Blurring Identity to Clear It Up

“What if there was an agreed upon microformat…that would telegraph to others our capabilities, experience, strengths, knowledge and, especially, our availability to be hired?” – Steve Borsch

Must be something in the warm Janurary in MN air. A lunch earlier this week – unfortunately without Steve (need to remedy that) – was all about the need and value in increasing the visibility of expertise, availability, and reputation.

In a very primitive, rudimentary, and analog form – the barometer Steve asks about already exists; participation in peer communities like forums, professional organizations, and generally impressing people with how hard your rock – are all reputation builders and indicators. Primitive, because it’s still pretty hard to find people that can vouch for you. Google, LinkedIn, eBay, and the comments on your own blog, are all ways to others gauge your status.

For better or worse – all the measurement systems listed thus far are isolated and non-portable (pointing your eBay rating at a potential consulting client means little). Maybe I should dust off my Identity XML thinking. Managing access to a bunch of Identity.xml files sounds far more useful than YAIS (Yet Another Identity Silo).

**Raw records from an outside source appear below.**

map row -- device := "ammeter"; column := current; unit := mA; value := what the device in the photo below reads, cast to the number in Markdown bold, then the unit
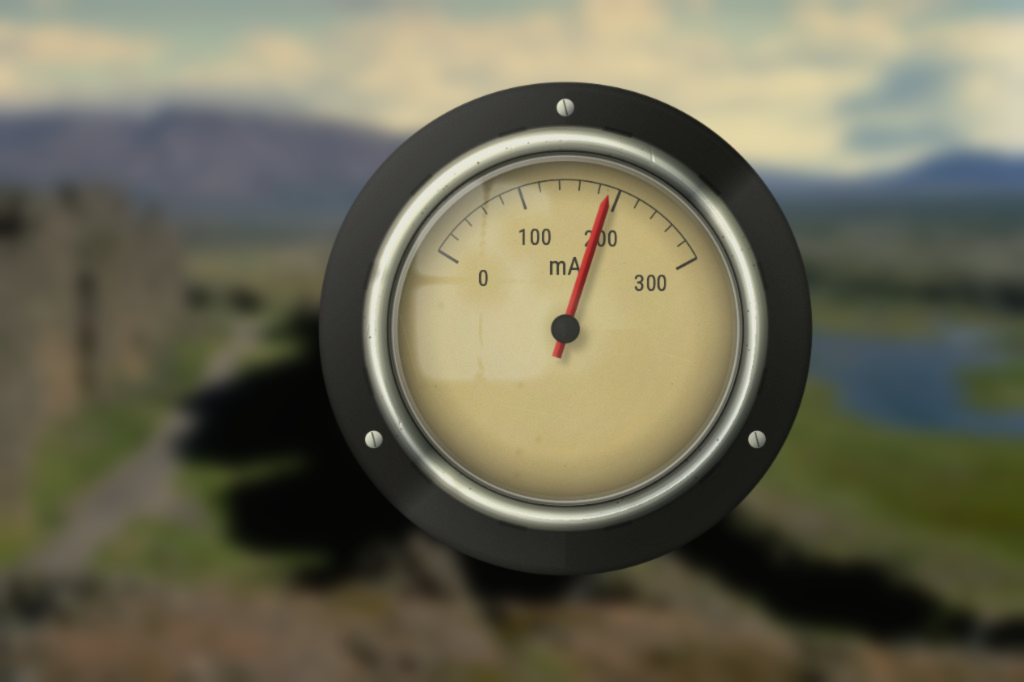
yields **190** mA
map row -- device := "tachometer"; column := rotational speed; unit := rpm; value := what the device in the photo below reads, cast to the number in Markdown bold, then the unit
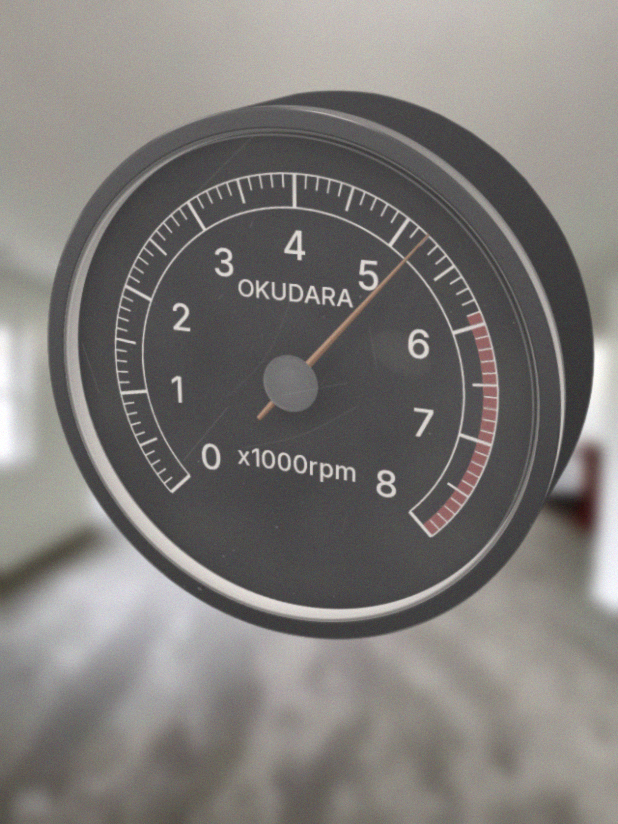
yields **5200** rpm
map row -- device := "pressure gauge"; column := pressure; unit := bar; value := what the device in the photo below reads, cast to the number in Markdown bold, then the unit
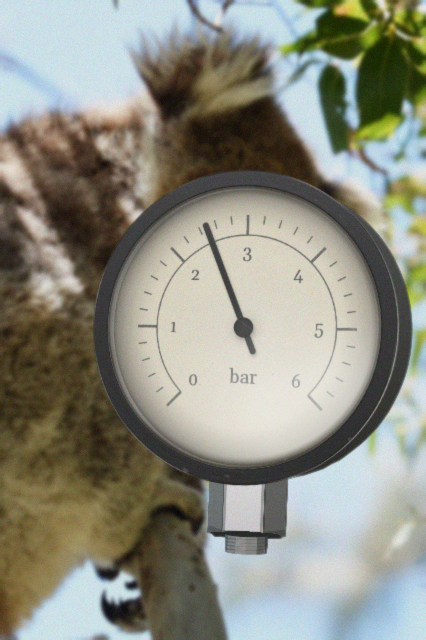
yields **2.5** bar
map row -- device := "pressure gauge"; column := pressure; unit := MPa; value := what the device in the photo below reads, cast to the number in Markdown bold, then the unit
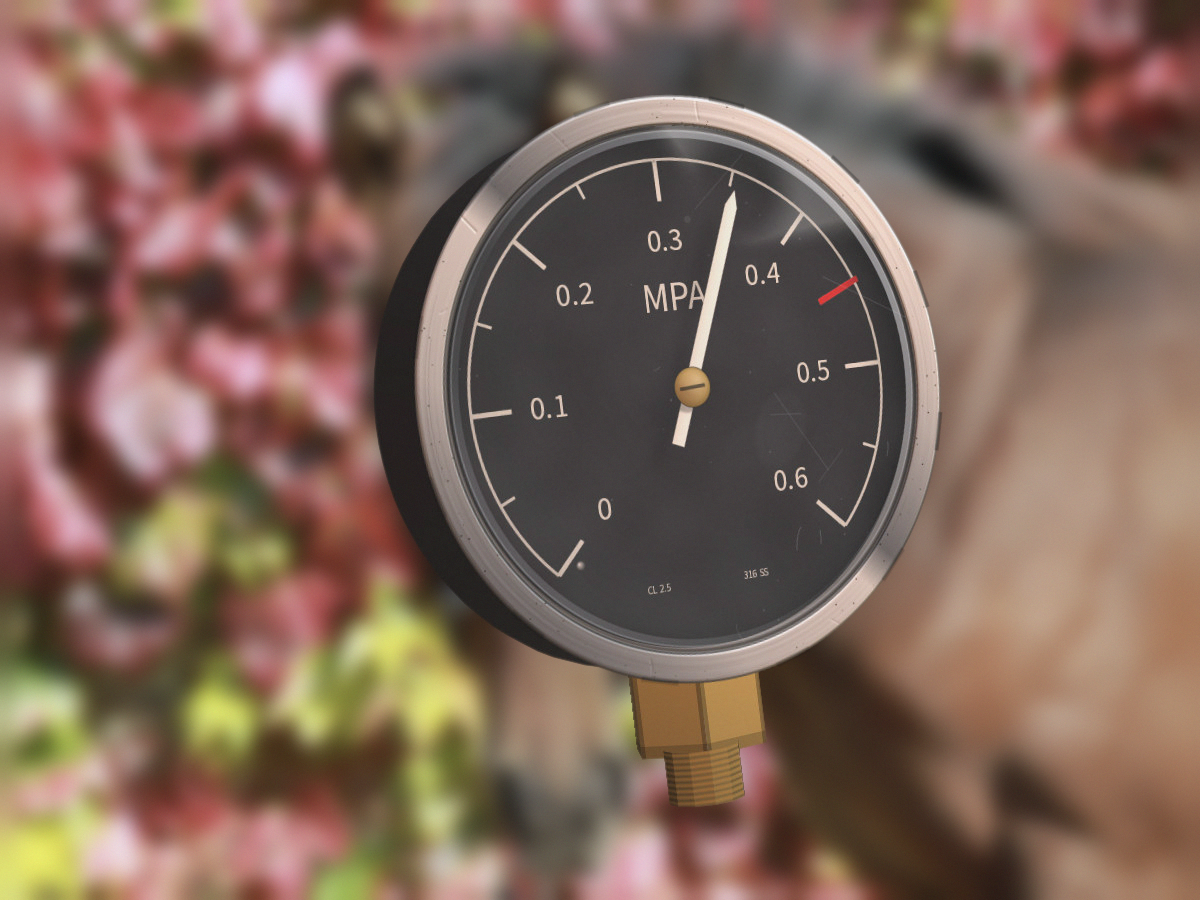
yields **0.35** MPa
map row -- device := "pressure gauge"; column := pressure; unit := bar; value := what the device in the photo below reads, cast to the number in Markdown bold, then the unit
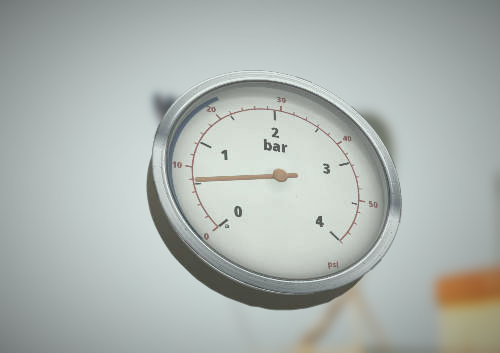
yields **0.5** bar
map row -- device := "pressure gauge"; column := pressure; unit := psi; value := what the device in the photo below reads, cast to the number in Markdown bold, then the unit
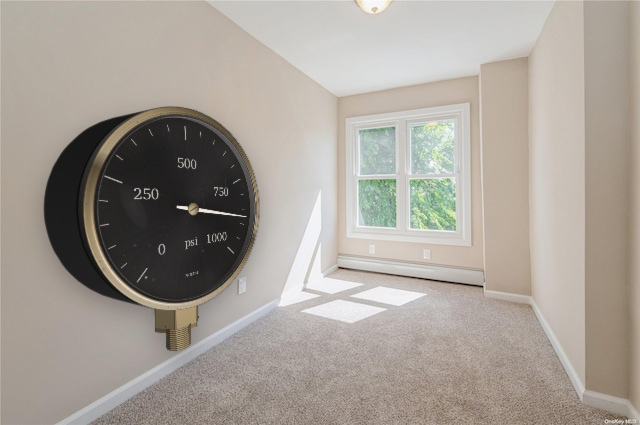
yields **875** psi
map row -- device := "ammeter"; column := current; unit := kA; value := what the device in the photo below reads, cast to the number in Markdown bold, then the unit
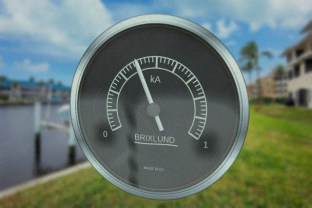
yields **0.4** kA
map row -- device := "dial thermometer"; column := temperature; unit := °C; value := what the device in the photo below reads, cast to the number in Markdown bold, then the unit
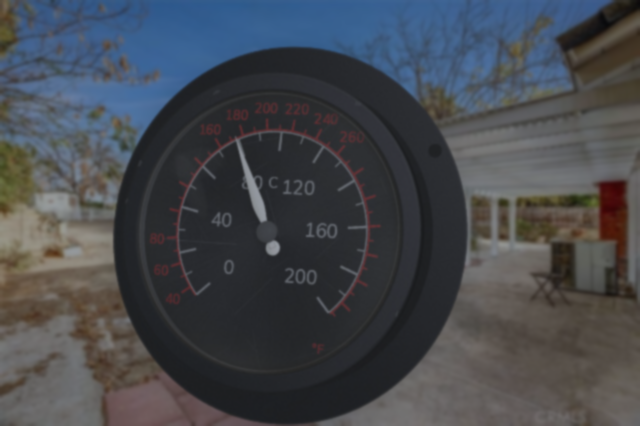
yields **80** °C
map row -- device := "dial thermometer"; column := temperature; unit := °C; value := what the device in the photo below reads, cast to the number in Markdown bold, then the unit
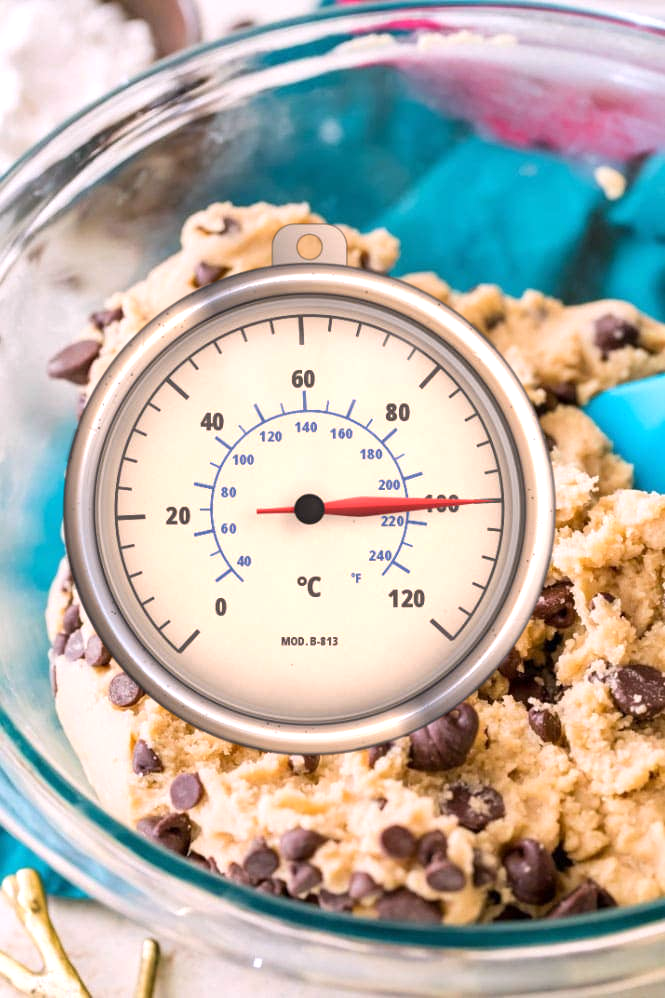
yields **100** °C
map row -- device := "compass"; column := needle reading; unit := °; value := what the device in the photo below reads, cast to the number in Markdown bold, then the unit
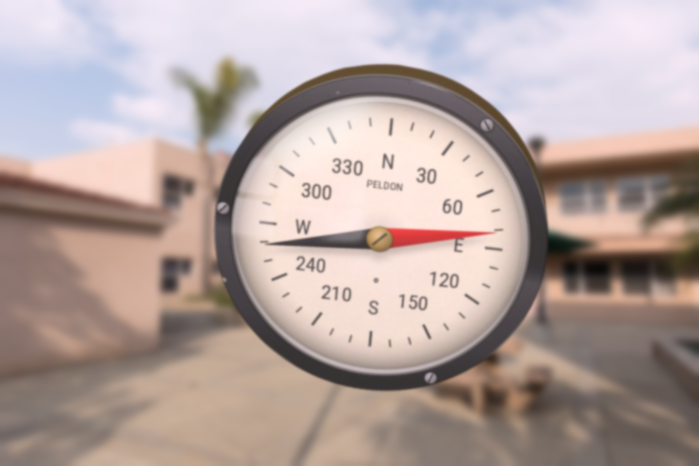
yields **80** °
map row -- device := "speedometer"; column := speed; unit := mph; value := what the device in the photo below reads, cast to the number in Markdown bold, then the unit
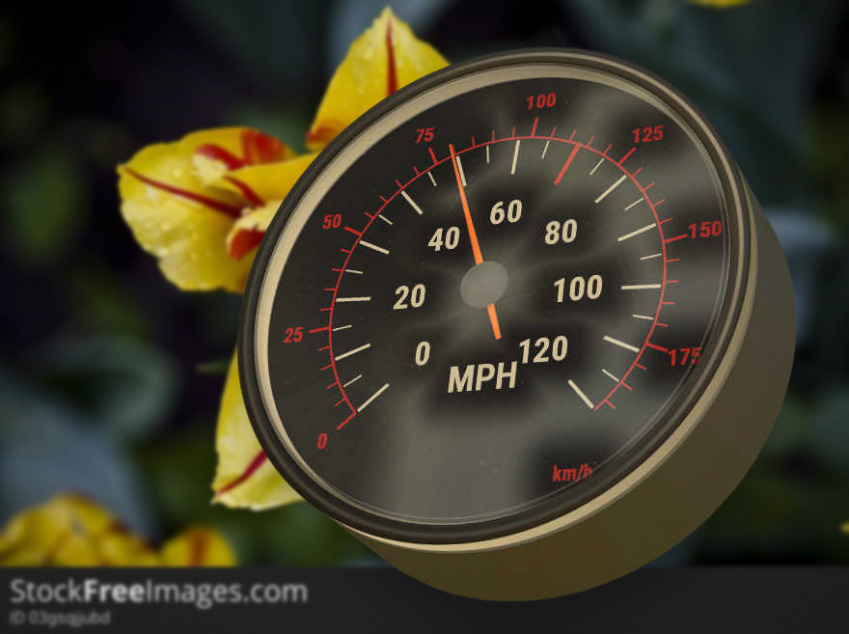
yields **50** mph
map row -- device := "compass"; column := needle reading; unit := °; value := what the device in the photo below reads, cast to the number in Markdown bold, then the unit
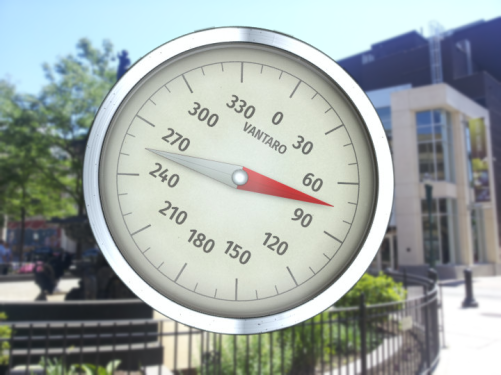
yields **75** °
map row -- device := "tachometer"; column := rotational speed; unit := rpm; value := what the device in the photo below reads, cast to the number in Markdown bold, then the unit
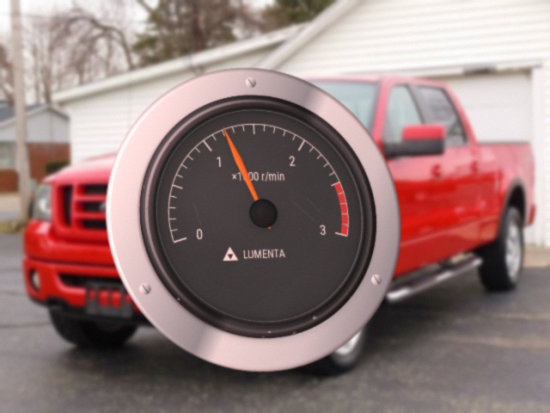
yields **1200** rpm
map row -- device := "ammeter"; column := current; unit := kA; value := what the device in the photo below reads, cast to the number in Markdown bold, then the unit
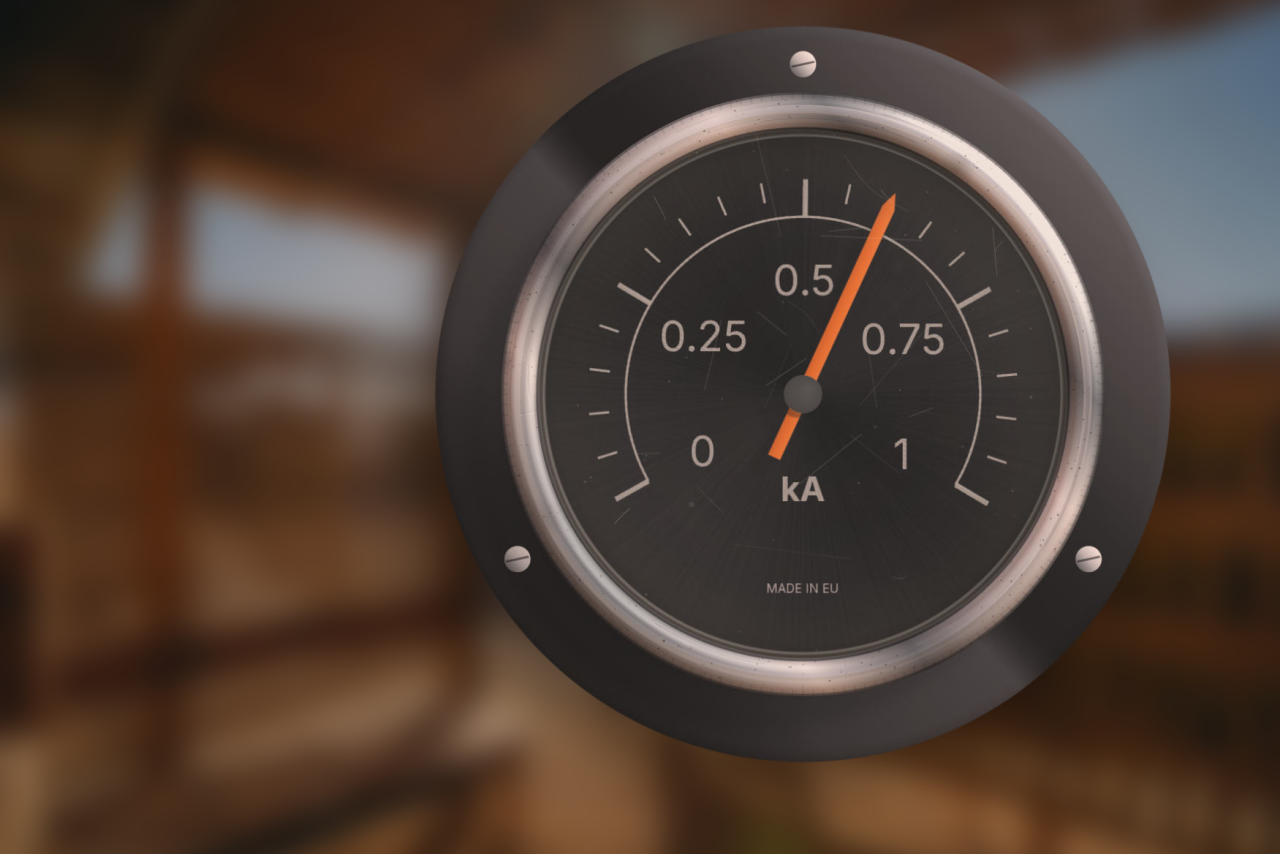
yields **0.6** kA
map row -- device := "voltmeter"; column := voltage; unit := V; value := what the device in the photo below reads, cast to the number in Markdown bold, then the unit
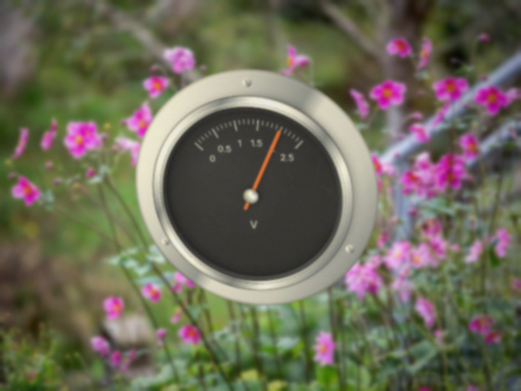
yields **2** V
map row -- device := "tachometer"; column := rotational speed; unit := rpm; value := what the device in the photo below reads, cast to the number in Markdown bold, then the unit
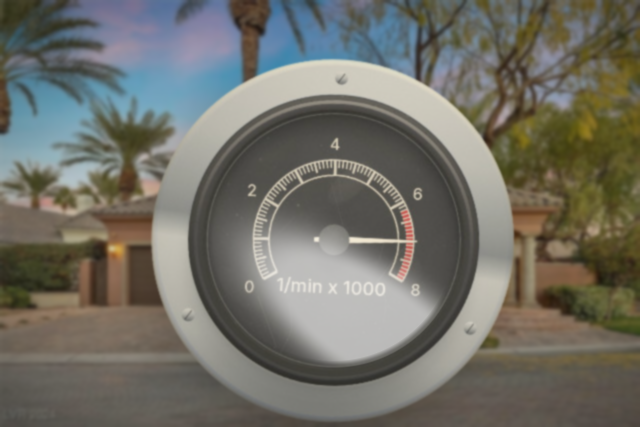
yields **7000** rpm
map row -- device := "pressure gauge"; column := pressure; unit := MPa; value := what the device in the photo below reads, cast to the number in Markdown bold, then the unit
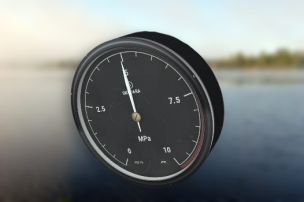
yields **5** MPa
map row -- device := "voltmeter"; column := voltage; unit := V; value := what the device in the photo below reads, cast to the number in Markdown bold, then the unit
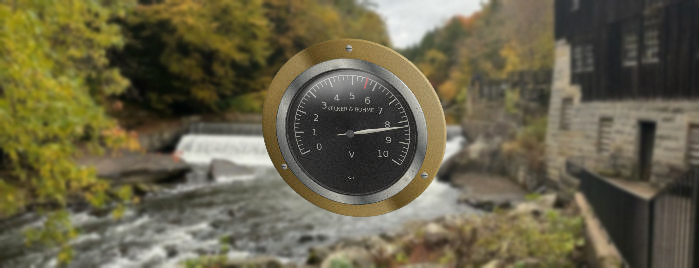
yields **8.2** V
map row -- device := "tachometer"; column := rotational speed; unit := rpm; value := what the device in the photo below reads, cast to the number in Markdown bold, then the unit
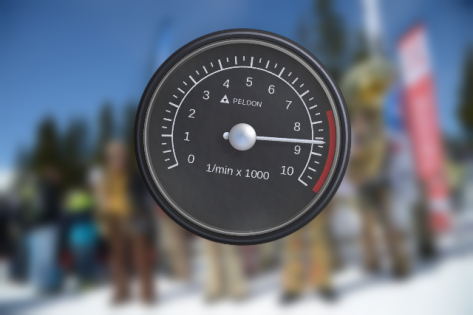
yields **8625** rpm
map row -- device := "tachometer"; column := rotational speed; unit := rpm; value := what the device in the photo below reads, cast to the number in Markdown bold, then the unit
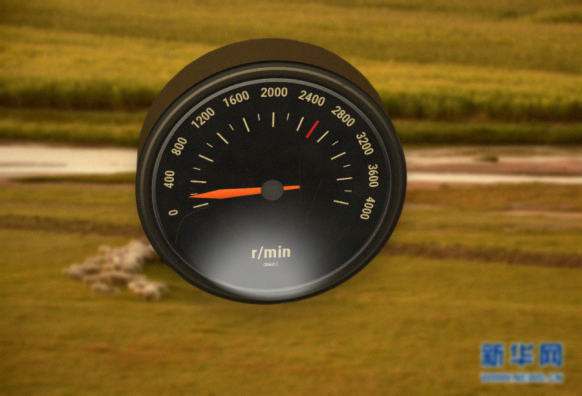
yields **200** rpm
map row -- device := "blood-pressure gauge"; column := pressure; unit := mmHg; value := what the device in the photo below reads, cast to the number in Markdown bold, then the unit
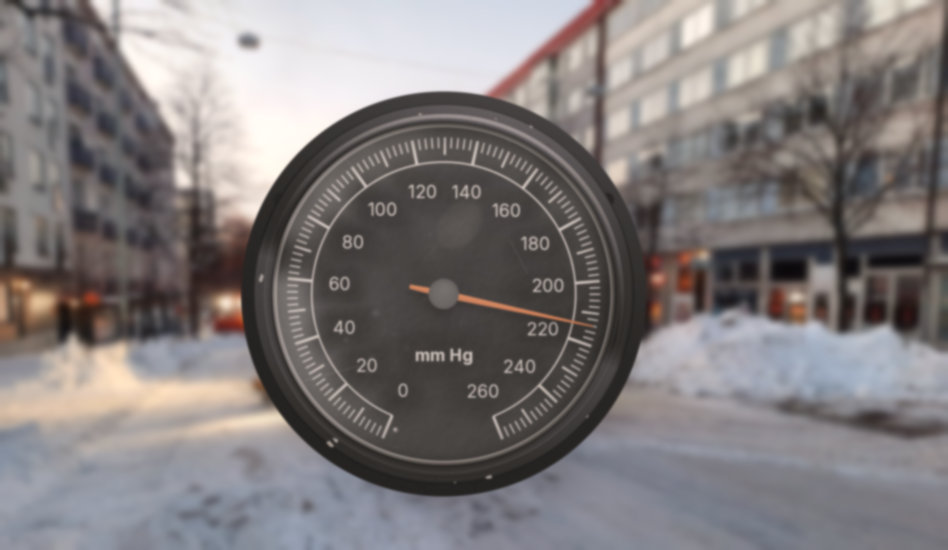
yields **214** mmHg
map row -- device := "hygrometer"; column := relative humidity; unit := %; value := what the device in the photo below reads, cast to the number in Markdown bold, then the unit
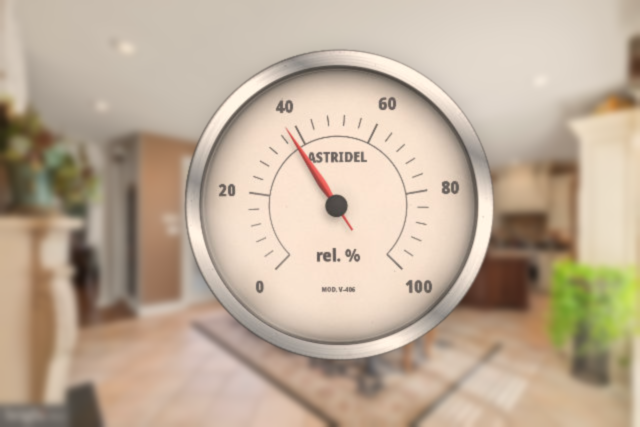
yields **38** %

Many of the attributes Steve lists in his question above are most accurately declared by others – verses self. The world…er…marketplace…creates my identity as much as I do.

So, Steve, I’ll declare what I know of you, if you declare what you know of me. 🙂

Re-reading this, I think RSS is the microformat in question.

ELSEWHERE

“It took a few years, but it’s great to see software actually being built around the identities that aren’t vendor controlled.” – Dave Winer

I need to poke around MyOpenID.

2 thoughts on “Blurring Identity to Clear It Up

  1. Steve Borsch

    What I’m thinking about is more along the lines of Rent a Coder (http://www.rentacoder.com/RentACoder/default.asp) but the leap I’m wrestling with is this:

    a) Having a very specific task or project to be coded in mind means that it’s relatively easy to scope something and thus “let” a request for bid and somewhat easy for coders to respond

    b) The tough part is knowledge work that’s more amorphous. Let’s say that you have a business solely focused on telephony services (this is a real-world example I know of personally). You understand that VoIP and Asterisk type software are huge disruptors of your business.

    You need to build a strategy and contact Accenture, Telecom Consultants, Inc., Joe’s Pretty Good Tech Consulting and hope you get the right strategy built…but the bids are $500k down to $10k since the measures of quality, scope, skills, and knowledge are HUGELY different

    c) Another real-world example: you need to build a living magazine and are exploring WordPress, Movable Type and Joomla. Bids come in from $5k (for the WP) to $50k (for Joomla) until someone points out the $49.94 iJoomla magazine plug-in. Blogs make more sense as an engine, but the Joomla CMS is more powerful.

    A small organization wrestles with what to do (strategically), get it built and deployed (tactically), and figure out how to maintain it long term. This is tough stuff.

    I know I’m comparing apples-n-oranges, but it’s the “Rent a Strategist-or-Idea Jockey-or-knowledge worker” that’s really needed and to which reputation, identity and a value exchange marketplace applies.